The significance of the American gay rights movement and its many influential leaders and organizations will not be forgotten as long as authors Tracy Baim and Mark Segal can help it. The pair are scheduled to appear in a dual book signing and discussion at Charis Books at the end of the month in support of their latest works; “Barbara Gittings: Gay Pioneer,” a biography on the life and activism of the pioneering lesbian activist by Baim; “And Then I Danced: Traveling The Road To LGBT Equality,” Segal’s critically-acclaimed memoir chronicling his journey from meager beginnings in Philadelphia to his involvement in New York’s historic gay equality movement.
In a world where LGBT Millennials reap the rewards of decades of activism by countless individuals, many of whom remain nameless and their accomplishments often unacknowledged, Baim and Segal’s books are both timely and necessary.
“The shame of it all is that our movement, like the civil rights movement and the women’s movement isn’t taught to the next generations,” Baim tells Georgia Voice.

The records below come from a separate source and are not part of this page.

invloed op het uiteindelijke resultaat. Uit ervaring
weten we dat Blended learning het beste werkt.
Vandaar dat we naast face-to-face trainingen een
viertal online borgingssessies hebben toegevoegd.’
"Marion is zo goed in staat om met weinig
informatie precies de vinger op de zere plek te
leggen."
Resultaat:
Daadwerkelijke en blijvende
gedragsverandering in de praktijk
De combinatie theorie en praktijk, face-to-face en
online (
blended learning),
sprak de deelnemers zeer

“If you were to ask the average gay person in a bar tonight ‘who are the top five gay heroes?,’ they’re most likely gonna be modern gay celebrities or sports figures.”
It can almost be guaranteed that their response wouldn’t be Barbara Gittings, despite being known as the mother of the LGBT civil rights movement or her willingness to “take on whole systems that needed to be changed, like the American Psychiatric Association or the American Library Association,” says Baim who in addition to penning Gittings’ biography is also the publisher and executive editor of Chicago’s Windy City Times.
As for Segal, whose memoir reflects his contributions to the burgeoning modern gay rights movement of the late ‘60s that began with groundbreaking groups like Gay Liberation Front and his involvement in the Stonewall Uprising, the activist and publisher of Philadelphia Gay News remains fiercely outspoken and committed to preserving and sharing LGBT history.
“Before Stonewall, there were literally only 100 hundred activists nationwide who were out. We took a movement of 100 people and created 15,000 in one year,” says Segal.”
Known for his infamous “zaps” targeting mainstream media outlets and political figures for their inaccurate portrayal of LGBT people, Segal tells Georgia Voice that today’s activist have “become so complacent that we just expect our rights to be delivered to us on a platter.”
So whom would Segal “zap” today?
“If I lived in Washington D.C. today, I would be zapping the Republicans more than you can imagine; Paul Ryan wouldn’t have a night’s sleep and neither would (Mitch) McConnell.”